Consider the concrete group \([\mathbb{Z}; +]\). All of the theorems that we have stated in this section except for the last one say something about \(\mathbb{Z}\). Among the facts that we conclude from the theorems about \(\mathbb{Z}\) are:

Since the inverse of 5 is \(-5\), the inverse of \(-5\) is 5.

The inverse of \(-6 + 71\) is \(-(71) + -(-6) = -71 + 6\).

The solution of \(12 + x = 22\) is \(x = -12 + 22\).

\(-4(6) + 2(6) = (-4 + 2)(6) = -2(6) = -(2)(6)\).

\(7(4(3)) = (7\cdot 4)(3) = 28(3)\) (twenty-eight 3s).

Let \([G; * ]\) be a group and \(a\) be an element of \(G\). Define \(f:G \to G\) by \(f(x) = a * x\).

Prove that \(f\) is a bijection.

On the basis of part a, describe a set of bijections on the set of integers.

Answer

Rephrase Theorem 11.3.3 and write out a clear proof.

Prove by induction on \(n\) that if \(a_1\), \(a_2\), $\ldots $, \(a_n\) are elements of a group \(G\), \(n\geq 2\), then \(\left(a_1*a_2*\cdots *a_n\right)^{-1}= a_n^{-1}*\cdots *a_2^{-1}*a_1^{-1}\). Interpret this result in terms of \([\mathbb{Z}; +]\) and \([\mathbb{R}^*;\cdot]\).

AnswerTrue or false? If \(a\), \(b\), \(c\) are elements of a group \(G\), and \(a * b = c * a\), then \(b = c\). Explain your answer.

Prove Theorem 11.3.14.

AnswerEach of the following facts can be derived by identifying a certain group and then applying one of the theorems of this section to it. For each fact, list the group and the theorem that are used.
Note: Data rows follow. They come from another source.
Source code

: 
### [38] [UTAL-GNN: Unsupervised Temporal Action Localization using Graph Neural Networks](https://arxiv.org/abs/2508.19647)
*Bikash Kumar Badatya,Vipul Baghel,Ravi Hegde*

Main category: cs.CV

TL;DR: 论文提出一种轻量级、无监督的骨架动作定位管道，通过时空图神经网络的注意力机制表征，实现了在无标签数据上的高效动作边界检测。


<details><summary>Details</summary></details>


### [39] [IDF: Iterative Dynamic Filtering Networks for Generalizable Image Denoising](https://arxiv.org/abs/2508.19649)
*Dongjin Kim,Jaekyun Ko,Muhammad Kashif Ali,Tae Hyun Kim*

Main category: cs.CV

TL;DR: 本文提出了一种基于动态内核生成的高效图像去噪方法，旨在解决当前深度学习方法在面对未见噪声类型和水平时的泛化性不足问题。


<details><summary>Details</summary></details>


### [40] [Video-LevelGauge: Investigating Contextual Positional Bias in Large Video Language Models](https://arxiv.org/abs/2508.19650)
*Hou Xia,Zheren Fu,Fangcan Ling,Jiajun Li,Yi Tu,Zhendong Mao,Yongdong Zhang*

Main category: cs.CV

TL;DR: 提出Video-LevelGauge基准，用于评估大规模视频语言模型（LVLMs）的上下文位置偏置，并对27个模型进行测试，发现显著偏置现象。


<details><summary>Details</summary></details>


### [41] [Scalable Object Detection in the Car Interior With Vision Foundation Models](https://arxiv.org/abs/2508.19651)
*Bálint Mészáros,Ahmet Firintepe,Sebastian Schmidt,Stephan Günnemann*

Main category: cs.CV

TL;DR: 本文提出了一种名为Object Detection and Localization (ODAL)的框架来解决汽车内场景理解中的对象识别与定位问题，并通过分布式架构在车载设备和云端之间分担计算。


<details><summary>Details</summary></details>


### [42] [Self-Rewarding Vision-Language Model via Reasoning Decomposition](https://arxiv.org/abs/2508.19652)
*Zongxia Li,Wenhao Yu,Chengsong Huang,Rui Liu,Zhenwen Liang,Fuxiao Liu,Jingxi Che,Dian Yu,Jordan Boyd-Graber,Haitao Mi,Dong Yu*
\(\left(\frac{1}{3}\right)5\) is the only solution of \(3x = 5\).

\(-(-(-18)) = -18\).

If \(A, B, C\) are \(3\times 3\) matrices over the real numbers, with \(A + B = A + C\), then \(B = C\).

There is only one subset of the natural numbers for which \(K \oplus A = A\) for every \(A \subseteq N\).